Chi l'avrebbe mai detto: il festival per eccellenza del cinema politico e d'autore, che dedica una retrospettiva (meglio: l'Evento Speciale) ad un maestro del cinema di genere. Lui è Dario Argento, il Festival quello di Pesaro: "un luogo mitico", ha ricordato l'autore di Profondo rosso, ospite di un convegno che - per dirla con le parole di Bruno Torri, fondatore (e presidente del comitato scientifico) della Mostra Internazionale del Nuovo Cinema - "ci aiuta a comprendere la poetica coerente di questo valido regista, risarcendolo della disattenzione dimostrata a lungo dalla critica cinematografica".

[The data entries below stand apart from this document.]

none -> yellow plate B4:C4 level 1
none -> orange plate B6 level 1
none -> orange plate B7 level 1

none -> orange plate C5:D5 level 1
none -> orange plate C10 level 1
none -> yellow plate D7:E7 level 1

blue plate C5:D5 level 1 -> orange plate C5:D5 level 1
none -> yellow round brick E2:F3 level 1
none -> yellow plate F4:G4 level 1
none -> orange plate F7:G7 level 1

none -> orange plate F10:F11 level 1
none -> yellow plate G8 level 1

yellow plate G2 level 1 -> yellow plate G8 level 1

Non che Argento ne sentisse il bisogno, le sue rivincite sulla categoria se l'è già prese: "Dopo esser stato insultato e perseguitato per anni, in Tenebre mi sono tolto lo sfizio di uccidere un critico a colpi di accetta". Insomma, meno male che per sfogarsi gli basta il cinema. Che gli ha pure salvato la vita: "Con la mia passione politica, se negli anni Settanta non fossi stato un personaggio pubblico mi sarei affiliato a qualche organizzazione clandestina, e oggi sarei morto o in galera". E invece è diventato il simbolo indiscusso del brivido all'italiana: "Ma l'unanimità dei consensi non mi interessa, a chi da anni mi stronca chiedo un favore personale: continuate a farlo!". Per accontentarlo basta aspettare l'uscita di Giallo, prevista per la prossima primavera (in tempo per Cannes): dal set, che dopo l'amata Torino sta per trasferirsi a Los Angeles, non è trapelato granché. E anche Argento non si sbottona: "È il mio primo film su commissione. Lo producono due società statunitensi, che mi hanno messo a disposizione un budget ingente, ed un cast di prim'ordine: Emmanuelle Seigner e Adrien Brody".

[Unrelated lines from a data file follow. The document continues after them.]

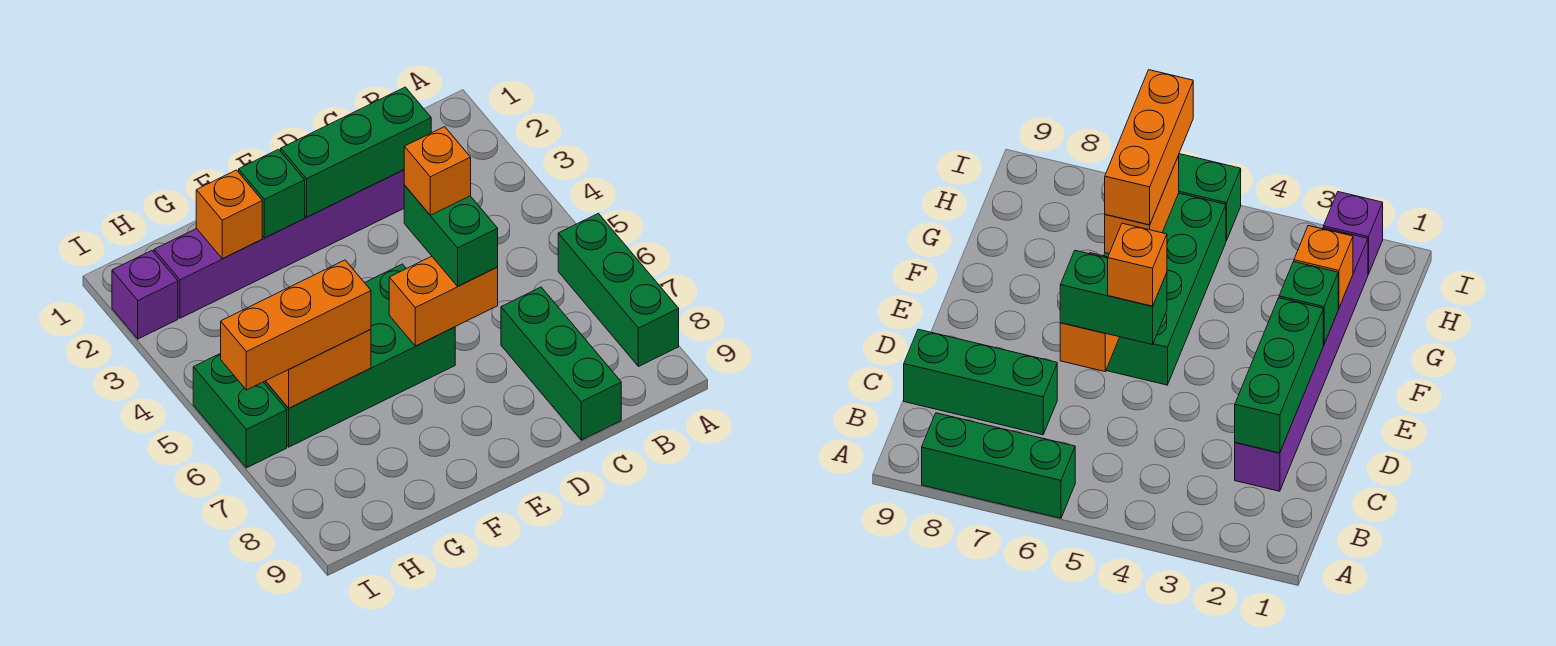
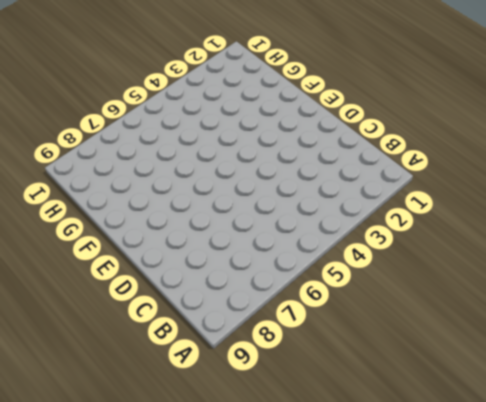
none -> green brick A6:A8 level 1
none -> purple brick C2:H2 level 1
none -> green brick C7:C9 level 1

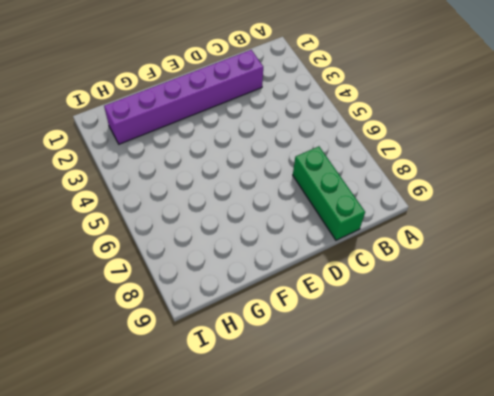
none -> green brick A6:A8 level 1
none -> green brick E5:H6 level 1
none -> purple brick I2 level 1

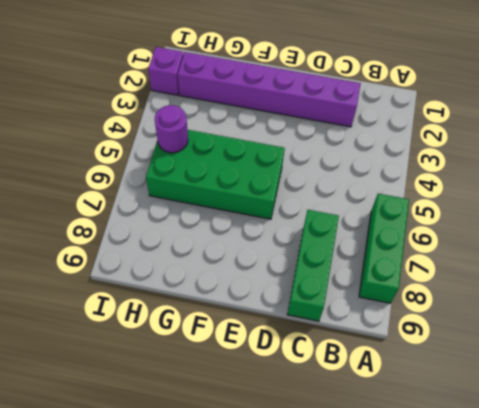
purple round brick H5 level 2 -> none
none -> green brick I5:I6 level 1
none -> green brick C2:E2 level 2
none -> orange brick D6:E6 level 2

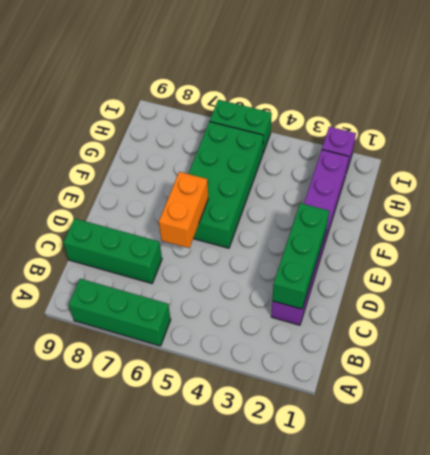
none -> green brick F2 level 2
none -> orange brick G2 level 2
none -> orange brick G6:H6 level 2

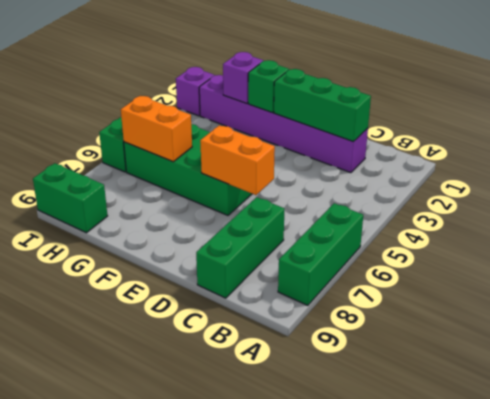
purple brick G2 level 2 -> orange brick G2 level 2
green brick H9:I9 level 1 -> green brick D5:D6 level 3
none -> orange brick G6:I6 level 3
none -> orange brick D5 level 4

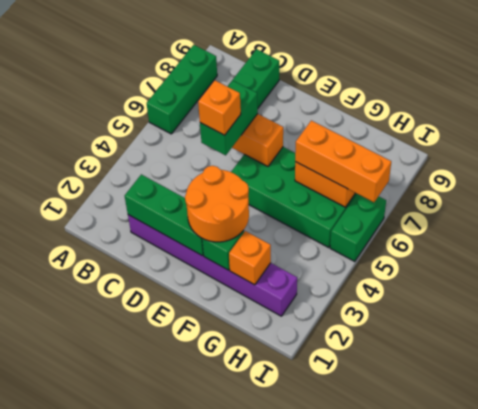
orange round brick E2:F3 level 3 -> none
none -> purple brick I2 level 1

Più loquace (ma non di molto) il direttore della fotografia Frederic Fasano, che parla di "atmosfere da thriller americano, ed estetica alla Martin Scorsese". Staremo a vedere. Intanto a Pesaro si è vista l'opera omnia di Argento, da L'uccello dalle piume di cristallo all'ultimo La terza madre. Mancava soltanto Quattro mosche di velluto grigio, colpa di un contenzioso giudiziario con la Paramount: "Ma in fondo mi piace l'idea che ci sia un mio film maledetto ed invisibile".
"È una filmografia ricca di topoi e ossessioni ricorrenti", spiega Vito Zagarrio, curatore dell'Evento speciale e del volume che l'accompagna (Argento vivo, edito da Marsilio): "Ma l'universo coerente del suo cinema va visto anche con le viscere, non solo con la testa". Molte le chiavi di lettura proposte dal libro: psicanalitiche, politiche ("La terza madre è un ritratto della società contemporanea, un film sulle paure dell'Occidente"), estetiche ("Il suo senso etico dell'inquadratura è lo stesso di Antonioni"). Si scopre persino che "Kubrick, senza Suspiria, difficilmente avrebbe girato Shining". Magari è un'iperbole, ma la dice lunga sull'interesse crescente per quella che Gianni Canova definisce "un'eccezione culturale nel panorama italiano, refrattario all'horror. I film di Argento, invece, sono un kamasutra di torture del corpo: una vera poetica, o forse un'etica, del supplizio".